En ce moment, les nouvelles lueurs de l’aube commençaient à blanchir l’horizon. Quelques nuages, immobilisés au zénith, se nuançaient des premiers rayons du jour.

« Mais où sommes-nous, ami Sélim, demanda le seigneur Kéraban, et comment avez-vous pu nous rejoindre dans cette région où un traître avait entraîné notre caravane…

— Et loin de notre route ? ajouta Ahmet.

— Mais non mes amis, mais non ! répondit Sélim. Vous êtes bien sur le chemin de Scutari, à quelques lieues seulement de la mer !

— Hein ?… fit Kéraban.

— Les rives du Bosphore sont là ! ajouta Sélim en tendant sa main vers le nord-ouest.

— Les rives du Bosphore ? » s’écria Ahmet.

Et tous de gagner, en remontant les roches, le plateau supérieur qui s’étendait au-dessus des gorges de Nérissa.

« Voyez… voyez !… » dit Sélim.

En effet, un phénomène se produisait, en ce moment, — phénomène naturel qui, par un simple effet de réfraction, faisait apparaître au loin les parages tant désirés. À mesure que se faisait le jour, un mirage relevait peu à peu les objets situés au-dessous de l’horizon. On eût dit que les collines, qui s’arrondissaient à la lisière de la plaine, s’enfonçaient dans le sol comme une ferme de décor.

« La mer !… C’est la mer ! » s’écria Ahmet !

Et tous de répéter avec lui :

« La mer !… La mer ! »

Et, bien que ce ne fût qu’un effet de mirage, la mer n’en était pas moins là, à quelques lieues à peine.

« La mer !… La mer !… ne cessait de répéter le seigneur Kéraban. Mais, si ce n’est pas le Bosphore, si ce n’est pas Scutari, nous sommes au dernier jour du mois, et…

— C’est le Bosphore !… C’est Scutari !… » s’écria Ahmet.

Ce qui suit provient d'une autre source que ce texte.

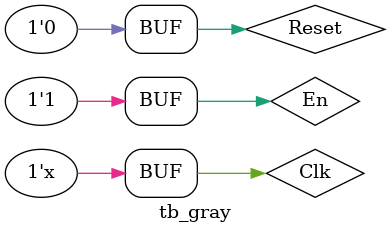
<source format=v>
`timescale 1ns / 1ps


module tb_gray();
    reg Clk;
    reg En;
    reg Reset;
    wire [2:0]Output;
    wire Overflow;
    
    gray uut(
        .Clk(Clk),
        .En(En),
        .Reset(Reset),
        .Output(Output),
        .Overflow(Overflow)
    );
    initial 
    begin
        En = 0;
        Clk = 0;
        Reset = 0;
           #10 En = 1;
        #40 Reset = 1;
        #10 Reset = 0;
        #90 Reset = 1;
        #15 Reset = 0;
       end
        always #5 Clk = ~Clk;
endmodule

</source>
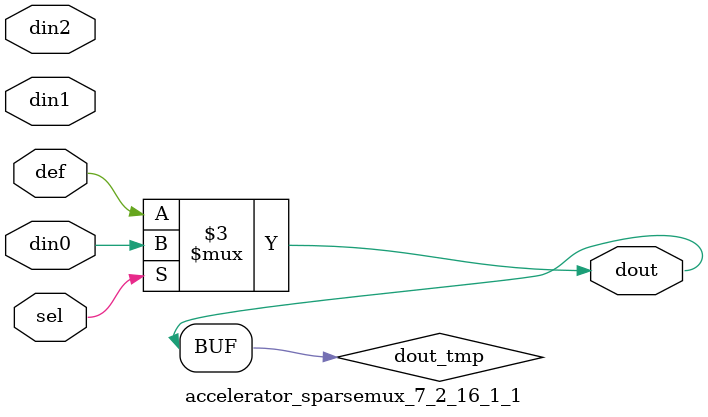
<source format=v>
`timescale 1ns / 1ps

module accelerator_sparsemux_7_2_16_1_1 (din0,din1,din2,def,sel,dout);

parameter din0_WIDTH = 1;

parameter din1_WIDTH = 1;

parameter din2_WIDTH = 1;

parameter def_WIDTH = 1;
parameter sel_WIDTH = 1;
parameter dout_WIDTH = 1;

parameter [sel_WIDTH-1:0] CASE0 = 1;

parameter [sel_WIDTH-1:0] CASE1 = 1;

parameter [sel_WIDTH-1:0] CASE2 = 1;

parameter ID = 1;
parameter NUM_STAGE = 1;



input [din0_WIDTH-1:0] din0;

input [din1_WIDTH-1:0] din1;

input [din2_WIDTH-1:0] din2;

input [def_WIDTH-1:0] def;
input [sel_WIDTH-1:0] sel;

output [dout_WIDTH-1:0] dout;



reg [dout_WIDTH-1:0] dout_tmp;


always @ (*) begin
(* parallel_case *) case (sel)
    
    CASE0 : dout_tmp = din0;
    
    CASE1 : dout_tmp = din1;
    
    CASE2 : dout_tmp = din2;
    
    default : dout_tmp = def;
endcase
end


assign dout = dout_tmp;



endmodule

</source>
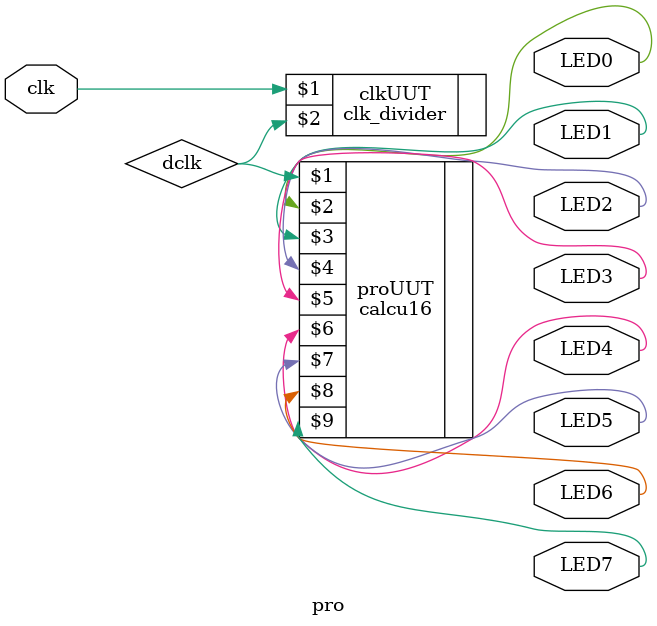
<source format=v>
module pro (
  input clk,
  output LED0,
  output LED1,
  output LED2,
  output LED3,
  output LED4,
  output LED5,
  output LED6,
  output LED7);
wire dclk;
clk_divider clkUUT(clk,dclk);
calcu16 proUUT(dclk,LED0,LED1,LED2,LED3,LED4,LED5,LED6,LED7);

endmodule
</source>
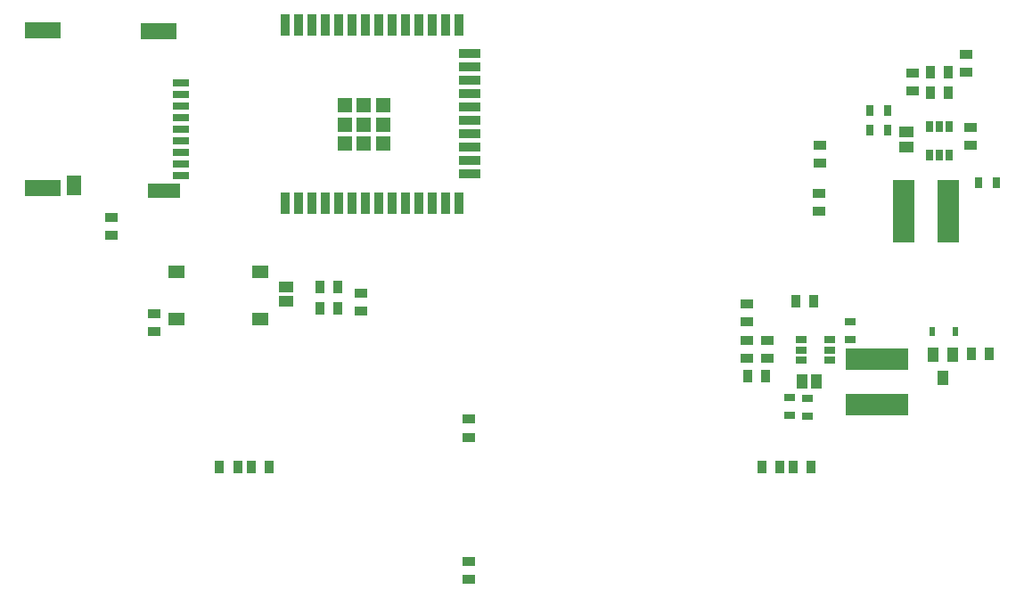
<source format=gtp>
G04*
G04 #@! TF.GenerationSoftware,Altium Limited,Altium Designer,23.10.1 (27)*
G04*
G04 Layer_Color=8421504*
%FSLAX44Y44*%
%MOMM*%
G71*
G04*
G04 #@! TF.SameCoordinates,312DE8FD-0999-4980-B1F4-3DF31CF03A3F*
G04*
G04*
G04 #@! TF.FilePolarity,Positive*
G04*
G01*
G75*
%ADD15R,6.0000X2.0000*%
%ADD16R,0.8500X1.3000*%
%ADD17R,1.0500X0.6500*%
%ADD18R,2.0000X6.0000*%
%ADD19R,1.3000X0.8500*%
G04:AMPARAMS|DCode=20|XSize=1.1mm|YSize=0.6mm|CornerRadius=0.051mm|HoleSize=0mm|Usage=FLASHONLY|Rotation=90.000|XOffset=0mm|YOffset=0mm|HoleType=Round|Shape=RoundedRectangle|*
%AMROUNDEDRECTD20*
21,1,1.1000,0.4980,0,0,90.0*
21,1,0.9980,0.6000,0,0,90.0*
1,1,0.1020,0.2490,0.4990*
1,1,0.1020,0.2490,-0.4990*
1,1,0.1020,-0.2490,-0.4990*
1,1,0.1020,-0.2490,0.4990*
%
%ADD20ROUNDEDRECTD20*%
%ADD21R,1.3500X1.1000*%
%ADD22R,0.6500X1.0500*%
%ADD23R,0.6300X0.8300*%
%ADD24R,1.0000X1.4000*%
G04:AMPARAMS|DCode=25|XSize=1.1mm|YSize=0.6mm|CornerRadius=0.051mm|HoleSize=0mm|Usage=FLASHONLY|Rotation=180.000|XOffset=0mm|YOffset=0mm|HoleType=Round|Shape=RoundedRectangle|*
%AMROUNDEDRECTD25*
21,1,1.1000,0.4980,0,0,180.0*
21,1,0.9980,0.6000,0,0,180.0*
1,1,0.1020,-0.4990,0.2490*
1,1,0.1020,0.4990,0.2490*
1,1,0.1020,0.4990,-0.2490*
1,1,0.1020,-0.4990,-0.2490*
%
%ADD25ROUNDEDRECTD25*%
%ADD26R,1.1000X1.3500*%
%ADD27R,1.5500X1.3000*%
%ADD28R,3.5000X1.6000*%
%ADD29R,3.5000X1.5000*%
%ADD30R,1.4000X1.9500*%
%ADD31R,3.1000X1.4000*%
%ADD32R,1.6000X0.8000*%
%ADD33R,1.3300X1.3300*%
%ADD34R,0.9000X2.0000*%
%ADD35R,2.0000X0.9000*%
D15*
X1417790Y732212D02*
D03*
Y689212D02*
D03*
D16*
X1357489Y786896D02*
D03*
X1340489D02*
D03*
X888000Y801000D02*
D03*
X905000D02*
D03*
Y780000D02*
D03*
X888000D02*
D03*
X1468500Y1005000D02*
D03*
X1485500D02*
D03*
X1468499Y985004D02*
D03*
X1485499D02*
D03*
X1507000Y737000D02*
D03*
X1524000D02*
D03*
X1295000Y716000D02*
D03*
X1312000D02*
D03*
X1308000Y630000D02*
D03*
X1325000D02*
D03*
X1355000D02*
D03*
X1338000D02*
D03*
X840000D02*
D03*
X823000D02*
D03*
X793000D02*
D03*
X810000D02*
D03*
D17*
X1334227Y678410D02*
D03*
Y695410D02*
D03*
X1392000Y751000D02*
D03*
Y768000D02*
D03*
X1351313Y695204D02*
D03*
Y678204D02*
D03*
D18*
X1485416Y873056D02*
D03*
X1442416D02*
D03*
D19*
X927000Y795000D02*
D03*
Y778000D02*
D03*
X1362000Y873000D02*
D03*
Y890000D02*
D03*
X1363000Y935500D02*
D03*
Y918500D02*
D03*
X1502000Y1022000D02*
D03*
Y1005000D02*
D03*
X1506000Y952000D02*
D03*
Y935000D02*
D03*
X1451000Y987000D02*
D03*
Y1004000D02*
D03*
X1294000Y785000D02*
D03*
Y768000D02*
D03*
Y750000D02*
D03*
Y733000D02*
D03*
X1313000Y750000D02*
D03*
Y733000D02*
D03*
X1030000Y675000D02*
D03*
Y658000D02*
D03*
X731000Y775000D02*
D03*
Y758000D02*
D03*
X690000Y867000D02*
D03*
Y850000D02*
D03*
X1030000Y523000D02*
D03*
Y540000D02*
D03*
D20*
X1467000Y953000D02*
D03*
X1476500D02*
D03*
X1486000D02*
D03*
Y926000D02*
D03*
X1476500D02*
D03*
X1467000D02*
D03*
D21*
X1445000Y934000D02*
D03*
Y948000D02*
D03*
X856000Y787000D02*
D03*
Y801000D02*
D03*
D22*
X1514261Y899719D02*
D03*
X1531261D02*
D03*
X1428000Y949600D02*
D03*
X1411000D02*
D03*
X1428000Y968600D02*
D03*
X1411000D02*
D03*
D23*
X1469850Y758000D02*
D03*
X1492150D02*
D03*
D24*
X1489500Y736000D02*
D03*
X1470500D02*
D03*
X1480000Y714000D02*
D03*
D25*
X1345500Y731500D02*
D03*
Y741000D02*
D03*
Y750500D02*
D03*
X1372500D02*
D03*
Y741000D02*
D03*
Y731500D02*
D03*
D26*
X1360000Y711000D02*
D03*
X1346000D02*
D03*
D27*
X752250Y815500D02*
D03*
X831750D02*
D03*
X752250Y770500D02*
D03*
X831750D02*
D03*
D28*
X735000Y1043500D02*
D03*
D29*
X625000Y1044500D02*
D03*
Y895000D02*
D03*
D30*
X654500Y897250D02*
D03*
D31*
X740000Y892500D02*
D03*
D32*
X756500Y906750D02*
D03*
Y917750D02*
D03*
Y928750D02*
D03*
Y939750D02*
D03*
Y950750D02*
D03*
Y961750D02*
D03*
Y972750D02*
D03*
Y983750D02*
D03*
Y994750D02*
D03*
D33*
X948350Y973350D02*
D03*
Y955000D02*
D03*
Y936650D02*
D03*
X930000Y973350D02*
D03*
Y955000D02*
D03*
Y936650D02*
D03*
X911650Y973350D02*
D03*
Y955000D02*
D03*
Y936650D02*
D03*
D34*
X855000Y1050000D02*
D03*
X867700D02*
D03*
X880400D02*
D03*
X893100D02*
D03*
X905800D02*
D03*
X918500D02*
D03*
X931200D02*
D03*
X943900D02*
D03*
X956600D02*
D03*
X969300D02*
D03*
X982000D02*
D03*
X994700D02*
D03*
X1007400D02*
D03*
X1020100D02*
D03*
Y880000D02*
D03*
X1007400D02*
D03*
X994700D02*
D03*
X982000D02*
D03*
X969300D02*
D03*
X956600D02*
D03*
X943900D02*
D03*
X931200D02*
D03*
X918500D02*
D03*
X905800D02*
D03*
X893100D02*
D03*
X880400D02*
D03*
X867700D02*
D03*
X855000D02*
D03*
D35*
X1030100Y1022150D02*
D03*
Y1009450D02*
D03*
Y996750D02*
D03*
Y984050D02*
D03*
Y971350D02*
D03*
Y958650D02*
D03*
Y945950D02*
D03*
Y933250D02*
D03*
Y920550D02*
D03*
Y907850D02*
D03*
M02*

</source>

Le phénomène venait de s’accentuer, et, maintenant, toute la silhouette d’une ville, bâtie en amphithéâtre, se découpait sur les derniers plans de l’horizon.

« Par Allah ! c’est Scutari ! répéta Kéraban. Voilà son panorama qui domine le détroit !… Voilà la mosquée de Buyuk Djami ! »

Et, en effet, c’était bien Scutari, que Sélim venait de quitter trois heures auparavant.

« En route, en route ! » s’écria Kéraban.

Et, comme un bon Musulman qui, en toutes choses, reconnaît la grandeur de Dieu :

« Ilah il Allah ! » ajouta-t-il en se tournant vers le soleil levant.

Un instant après, la petite caravane s’élançait vers la route qui longe la rive gauche du détroit. Quatre heures après, à cette date du 30 septembre, — dernier jour fixé pour la célébration du mariage d’Amasia et d’Ahmet, — le seigneur Kéraban, ses compagnons et son âne, après avoir achevé ce tour de la mer Noire, apparaissaient sur les hauteurs de Scutari et saluaient de leurs acclamations les rives du Bosphore.